The Ellen DeGeneres Show's former DJ Tony Okungbowa has said that he felt a "toxicity" in the working environment during his time on the chat show.
His comments come after it was announced last week that the show will be the subjext of an internal investigation following a number of complaints by former and current staff members.
DJ Tony, who was the show's resident DJ between 2003 and 2006 and again from 2007 to 2013, shared a photo of himself on the show on Instagram and revealed that he has been "getting calls" asking him about his experience on the show, saying that he would "like to address the time I spent there".
"While I am grateful for the opportunity it afforded me," he wrote, "I did experience and feel the toxicity of the environment and I stand with my former colleagues in their quest to create a healthier and more inclusive workplace as the show moves forward."
A number of current and former staff members claimed to BuzzFeed News in a July article that they experienced racism, intimidation and a general toxic work culture while working on the show. Some alleged that they were fired for taking medical or bereavement leave, while one Black woman who worked on the show said she experienced racist comments and microaggressions.

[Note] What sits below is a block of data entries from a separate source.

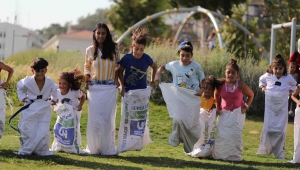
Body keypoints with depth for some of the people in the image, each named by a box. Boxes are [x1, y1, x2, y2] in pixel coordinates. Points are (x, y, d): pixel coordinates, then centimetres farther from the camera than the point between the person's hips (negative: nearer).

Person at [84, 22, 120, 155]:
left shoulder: (113, 48, 2)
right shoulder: (90, 50, 3)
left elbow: (117, 65, 13)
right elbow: (87, 67, 13)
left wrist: (116, 79, 1)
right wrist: (86, 79, -2)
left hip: (110, 88, 0)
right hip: (94, 88, 0)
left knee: (108, 118, 1)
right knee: (94, 118, 0)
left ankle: (107, 148, 9)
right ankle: (94, 148, 9)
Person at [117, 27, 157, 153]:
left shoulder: (146, 59, -10)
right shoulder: (127, 58, -13)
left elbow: (154, 67, 11)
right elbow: (120, 71, 0)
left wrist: (152, 82, 10)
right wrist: (122, 86, -7)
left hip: (142, 92, 1)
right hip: (129, 92, -1)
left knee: (141, 119, 7)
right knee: (127, 119, 0)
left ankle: (139, 144, 18)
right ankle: (124, 145, 3)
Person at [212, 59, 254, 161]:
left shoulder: (241, 85, -14)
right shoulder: (221, 84, -10)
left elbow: (251, 95, 4)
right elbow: (216, 95, 12)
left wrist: (246, 106, -3)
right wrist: (218, 107, 9)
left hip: (237, 113, -2)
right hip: (224, 113, 2)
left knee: (234, 134, -15)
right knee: (221, 134, -6)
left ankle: (234, 155, -8)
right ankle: (219, 155, 4)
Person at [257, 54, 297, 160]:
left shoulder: (288, 78, -3)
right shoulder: (268, 76, -3)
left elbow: (294, 84, 20)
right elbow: (261, 80, 21)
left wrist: (291, 91, 4)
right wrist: (262, 87, 5)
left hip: (282, 108, 1)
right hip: (270, 107, -1)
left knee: (281, 131, 3)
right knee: (268, 129, -3)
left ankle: (279, 154, 12)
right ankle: (264, 150, 11)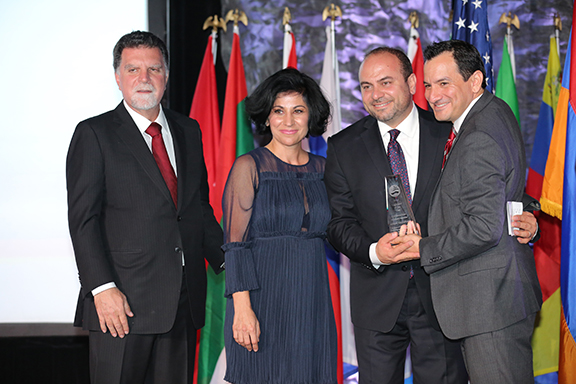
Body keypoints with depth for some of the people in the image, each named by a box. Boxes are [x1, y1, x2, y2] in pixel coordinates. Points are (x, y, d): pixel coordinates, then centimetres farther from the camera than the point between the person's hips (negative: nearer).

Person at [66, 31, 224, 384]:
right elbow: (83, 219, -8)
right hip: (122, 301, -4)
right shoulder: (94, 134, -1)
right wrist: (102, 288, -17)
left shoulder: (188, 131, 15)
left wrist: (227, 262, 9)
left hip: (183, 301, 5)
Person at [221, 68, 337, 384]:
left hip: (312, 298, 4)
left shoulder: (321, 168, 11)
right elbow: (235, 242, -8)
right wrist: (242, 307, -17)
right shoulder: (249, 166, -3)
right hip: (263, 296, -4)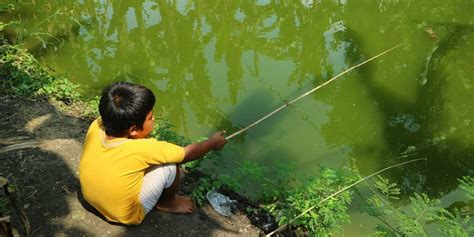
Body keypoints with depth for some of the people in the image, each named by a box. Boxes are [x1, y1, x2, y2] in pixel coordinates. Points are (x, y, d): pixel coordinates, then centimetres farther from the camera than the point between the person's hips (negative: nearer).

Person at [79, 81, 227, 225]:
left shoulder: (96, 126, -20)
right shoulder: (142, 150, -33)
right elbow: (188, 154, -16)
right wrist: (212, 142, 1)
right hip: (126, 215, -6)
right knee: (170, 164, -12)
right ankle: (167, 202, 17)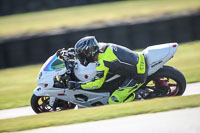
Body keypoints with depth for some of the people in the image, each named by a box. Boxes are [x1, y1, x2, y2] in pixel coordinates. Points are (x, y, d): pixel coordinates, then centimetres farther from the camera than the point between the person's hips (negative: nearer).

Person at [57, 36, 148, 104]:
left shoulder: (102, 63, -23)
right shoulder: (101, 46, 1)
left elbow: (97, 83, -17)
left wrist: (77, 85, -10)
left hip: (138, 76, -9)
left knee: (114, 101, -12)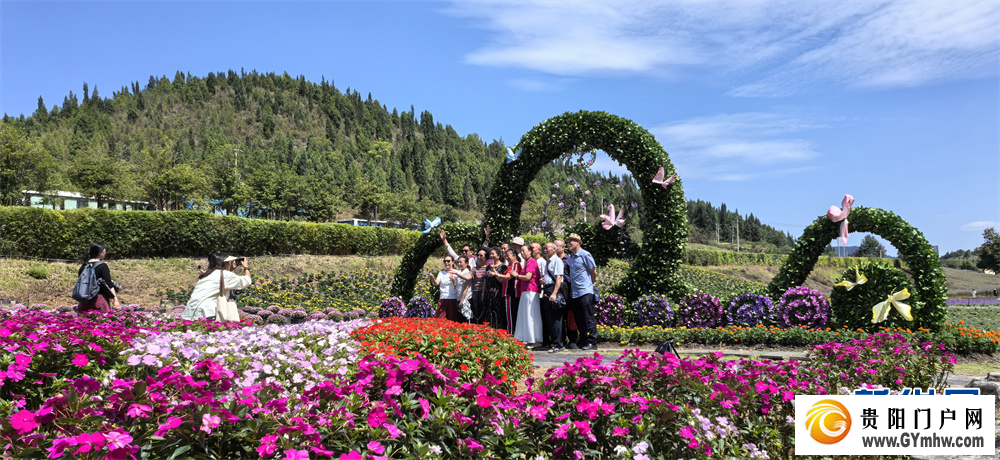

Producers have also denied allegations of instances of sexual harassment.
DeGeneres has since sent a letter to her crew in which she said that change is needed and that she is "committed to ensuring this does not happen again".
"As we've grown exponentially, I've not been able to stay on top of everything and relied on others to do their jobs as they knew I'd want them done. Clearly some didn't," she wrote.
Executive producers Ed Glavin, Mary Connelly and Andy Lassner have also responded to the allegations, saying: "Over the course of nearly two decades, 3,000 episodes, and employing over 1,000 staff members, we have strived to create an open, safe, and inclusive work environment.
"We are truly heartbroken and sorry to learn that even one person in our production family has had a negative experience. It's not who we are and not who we strive to be, and not the mission Ellen has set for us.
"For the record, the day-to-day responsibility of the Ellen show is completely on us. We take all of this very seriously and we realise, as many in the world are learning, that we need to do better, are committed to do better, and we will do better."
Lassner has since denied rumours that the long-running daytime show could be cancelled, tweeting: "Nobody is going off the air."